Temporary Mt. Pleasant resident Veritee Hill said in her bio video (each designer had one before their shows began) that she was embracing her position as a costume designer. This was very apparent in her corset-heavy collection, a fine display of goth glam. I was on the fence about Hill. Some of her pieces were fabulous, like something out of Blade Runner or one of Tim Burton’s Batman movies. But some were candidates for a macabre high school prom outfit. I liked it, especially one particular skin-tight sequined number, but I didn’t love it.

Last up was Georgia’s Sarah Parrott. She presented a very trendy and flattering collection, with a big emphasis on high waists. Her color scheme was gorgeous and rich, focusing entirely on solids, and the show had a great flow to it. However, compared to what was presented earlier, it was very simple, and while simplicity has its place, it may have meant that Parrott was outshined.

While the judges deliberated, the audience was treated to the night’s second featured designer, CFW 2010 Emerging Designer finalist Jamie Lin Snider.

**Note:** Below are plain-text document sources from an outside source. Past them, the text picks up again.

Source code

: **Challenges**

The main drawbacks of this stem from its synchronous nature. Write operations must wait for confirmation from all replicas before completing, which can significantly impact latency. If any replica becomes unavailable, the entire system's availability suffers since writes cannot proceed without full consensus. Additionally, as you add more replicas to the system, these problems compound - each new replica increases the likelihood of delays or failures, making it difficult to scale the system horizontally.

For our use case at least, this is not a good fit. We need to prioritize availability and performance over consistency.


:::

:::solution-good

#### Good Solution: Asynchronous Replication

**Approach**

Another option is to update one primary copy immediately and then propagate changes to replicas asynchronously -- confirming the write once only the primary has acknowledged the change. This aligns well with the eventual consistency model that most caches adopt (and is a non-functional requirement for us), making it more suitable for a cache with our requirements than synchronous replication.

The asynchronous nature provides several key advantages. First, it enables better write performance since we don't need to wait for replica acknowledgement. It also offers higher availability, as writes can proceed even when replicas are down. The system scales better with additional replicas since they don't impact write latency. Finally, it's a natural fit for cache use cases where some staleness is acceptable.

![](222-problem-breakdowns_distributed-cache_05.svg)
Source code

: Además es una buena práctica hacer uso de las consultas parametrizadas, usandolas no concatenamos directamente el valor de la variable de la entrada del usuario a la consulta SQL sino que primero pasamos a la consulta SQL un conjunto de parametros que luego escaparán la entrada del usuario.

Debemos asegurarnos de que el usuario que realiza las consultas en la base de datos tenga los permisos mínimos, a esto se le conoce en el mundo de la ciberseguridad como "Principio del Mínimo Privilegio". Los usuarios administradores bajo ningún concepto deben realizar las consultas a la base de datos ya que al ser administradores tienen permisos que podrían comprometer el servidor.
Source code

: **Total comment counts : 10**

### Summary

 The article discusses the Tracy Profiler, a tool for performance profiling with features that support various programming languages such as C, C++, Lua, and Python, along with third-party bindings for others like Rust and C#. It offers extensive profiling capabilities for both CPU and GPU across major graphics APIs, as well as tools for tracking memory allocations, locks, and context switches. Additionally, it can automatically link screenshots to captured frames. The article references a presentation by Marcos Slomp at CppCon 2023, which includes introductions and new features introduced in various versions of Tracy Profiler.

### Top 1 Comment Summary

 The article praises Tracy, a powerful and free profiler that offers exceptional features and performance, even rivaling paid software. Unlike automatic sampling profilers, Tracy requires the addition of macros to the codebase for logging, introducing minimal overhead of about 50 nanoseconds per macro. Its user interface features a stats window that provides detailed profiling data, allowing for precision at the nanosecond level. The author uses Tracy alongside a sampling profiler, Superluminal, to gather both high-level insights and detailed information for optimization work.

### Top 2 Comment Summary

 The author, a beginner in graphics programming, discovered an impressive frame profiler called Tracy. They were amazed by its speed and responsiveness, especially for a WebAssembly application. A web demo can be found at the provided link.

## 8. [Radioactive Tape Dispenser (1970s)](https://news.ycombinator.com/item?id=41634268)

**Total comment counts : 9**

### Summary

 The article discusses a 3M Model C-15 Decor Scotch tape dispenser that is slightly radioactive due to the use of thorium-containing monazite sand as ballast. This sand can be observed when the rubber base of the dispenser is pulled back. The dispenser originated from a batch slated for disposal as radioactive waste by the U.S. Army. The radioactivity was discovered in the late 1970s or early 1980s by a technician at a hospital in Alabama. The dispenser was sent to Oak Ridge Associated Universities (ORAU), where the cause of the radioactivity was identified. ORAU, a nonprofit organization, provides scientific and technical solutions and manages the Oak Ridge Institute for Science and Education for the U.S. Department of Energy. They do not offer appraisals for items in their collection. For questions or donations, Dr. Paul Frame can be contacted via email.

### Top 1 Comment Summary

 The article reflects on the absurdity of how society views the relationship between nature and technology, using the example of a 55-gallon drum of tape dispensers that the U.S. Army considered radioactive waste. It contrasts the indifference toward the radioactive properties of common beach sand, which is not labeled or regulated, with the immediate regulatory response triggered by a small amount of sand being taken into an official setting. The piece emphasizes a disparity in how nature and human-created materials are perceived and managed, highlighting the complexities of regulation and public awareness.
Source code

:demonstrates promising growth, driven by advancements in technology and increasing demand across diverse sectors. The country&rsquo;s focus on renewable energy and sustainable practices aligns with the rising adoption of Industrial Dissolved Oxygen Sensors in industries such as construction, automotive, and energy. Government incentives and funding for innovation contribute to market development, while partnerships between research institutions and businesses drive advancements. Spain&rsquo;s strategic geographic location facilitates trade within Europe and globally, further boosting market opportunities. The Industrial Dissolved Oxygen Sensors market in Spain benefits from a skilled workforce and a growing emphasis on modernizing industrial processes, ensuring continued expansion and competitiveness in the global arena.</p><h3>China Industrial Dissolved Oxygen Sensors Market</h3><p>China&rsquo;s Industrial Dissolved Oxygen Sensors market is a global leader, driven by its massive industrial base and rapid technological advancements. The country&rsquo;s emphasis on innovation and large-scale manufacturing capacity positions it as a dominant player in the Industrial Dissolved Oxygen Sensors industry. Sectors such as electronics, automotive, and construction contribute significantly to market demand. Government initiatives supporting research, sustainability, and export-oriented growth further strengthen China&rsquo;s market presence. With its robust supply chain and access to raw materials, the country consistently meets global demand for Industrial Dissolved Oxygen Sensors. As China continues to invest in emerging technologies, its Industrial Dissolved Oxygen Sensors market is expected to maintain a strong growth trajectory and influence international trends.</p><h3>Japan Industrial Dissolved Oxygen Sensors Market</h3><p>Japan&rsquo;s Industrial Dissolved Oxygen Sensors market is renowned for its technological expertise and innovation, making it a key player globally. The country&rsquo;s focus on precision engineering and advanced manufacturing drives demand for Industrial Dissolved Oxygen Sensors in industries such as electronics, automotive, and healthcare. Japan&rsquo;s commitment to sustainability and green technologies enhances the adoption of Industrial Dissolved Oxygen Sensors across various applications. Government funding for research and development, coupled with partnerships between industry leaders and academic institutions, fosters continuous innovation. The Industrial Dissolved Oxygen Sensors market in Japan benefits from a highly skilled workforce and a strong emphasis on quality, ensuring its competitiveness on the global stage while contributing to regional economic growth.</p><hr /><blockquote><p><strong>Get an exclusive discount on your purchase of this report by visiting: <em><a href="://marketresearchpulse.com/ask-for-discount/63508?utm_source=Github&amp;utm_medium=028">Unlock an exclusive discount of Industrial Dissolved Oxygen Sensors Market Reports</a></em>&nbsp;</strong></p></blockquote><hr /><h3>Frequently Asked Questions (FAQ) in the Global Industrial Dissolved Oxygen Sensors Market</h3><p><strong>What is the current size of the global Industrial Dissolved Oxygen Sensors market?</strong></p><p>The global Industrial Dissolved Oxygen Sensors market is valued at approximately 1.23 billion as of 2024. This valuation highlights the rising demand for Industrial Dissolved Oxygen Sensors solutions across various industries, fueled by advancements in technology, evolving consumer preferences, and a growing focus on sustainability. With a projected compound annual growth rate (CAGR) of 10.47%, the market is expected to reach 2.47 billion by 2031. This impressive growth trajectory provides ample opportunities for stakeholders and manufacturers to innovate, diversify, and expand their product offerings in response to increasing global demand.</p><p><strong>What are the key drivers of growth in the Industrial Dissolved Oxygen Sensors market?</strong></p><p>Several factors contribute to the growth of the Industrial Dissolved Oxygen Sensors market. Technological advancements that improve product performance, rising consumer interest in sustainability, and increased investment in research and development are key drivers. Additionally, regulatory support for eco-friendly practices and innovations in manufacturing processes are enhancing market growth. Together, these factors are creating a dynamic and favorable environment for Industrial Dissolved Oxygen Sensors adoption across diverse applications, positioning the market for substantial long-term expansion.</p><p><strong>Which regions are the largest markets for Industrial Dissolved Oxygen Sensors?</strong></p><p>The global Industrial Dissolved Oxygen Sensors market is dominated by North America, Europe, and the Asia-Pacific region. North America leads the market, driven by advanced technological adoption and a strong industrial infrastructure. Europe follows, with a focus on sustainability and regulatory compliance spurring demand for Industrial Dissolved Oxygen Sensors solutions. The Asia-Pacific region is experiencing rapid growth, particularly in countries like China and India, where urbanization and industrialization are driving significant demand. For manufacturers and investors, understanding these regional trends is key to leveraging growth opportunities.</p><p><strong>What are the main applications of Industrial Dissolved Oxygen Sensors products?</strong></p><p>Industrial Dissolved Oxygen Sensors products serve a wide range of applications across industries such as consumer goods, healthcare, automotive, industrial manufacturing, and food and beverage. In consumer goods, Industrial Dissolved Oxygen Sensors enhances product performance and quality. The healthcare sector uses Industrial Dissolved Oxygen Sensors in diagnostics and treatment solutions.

She said her collection was inspired by cathedrals and graveyards, but I’d like to use another descriptor for it. Here goes: industrial desert. You could see it in her bone accessories, in the leather, fringe, and even (what I think were) feathers, and in her chain dresses, made from vintage jewelry. She had a couple of epic black gowns, then went edgier with sheer numbers with intriguing shapes. Her concepts are so modern and so outside of the box, especially compared to most of her local peers. As far as I’m concerned, Jamie Lin is Charleston’s most avant garde designer.

In the end, Parrott won the night’s people’s choice award, while Hill was chosen to move on to the final round. I was a bit surprised; I really expected Hoang to run away with it. I’m sure there will be nothing else like Hill’s collection in the rest of the competition, and I’m looking forward to seeing who else will impress the judges.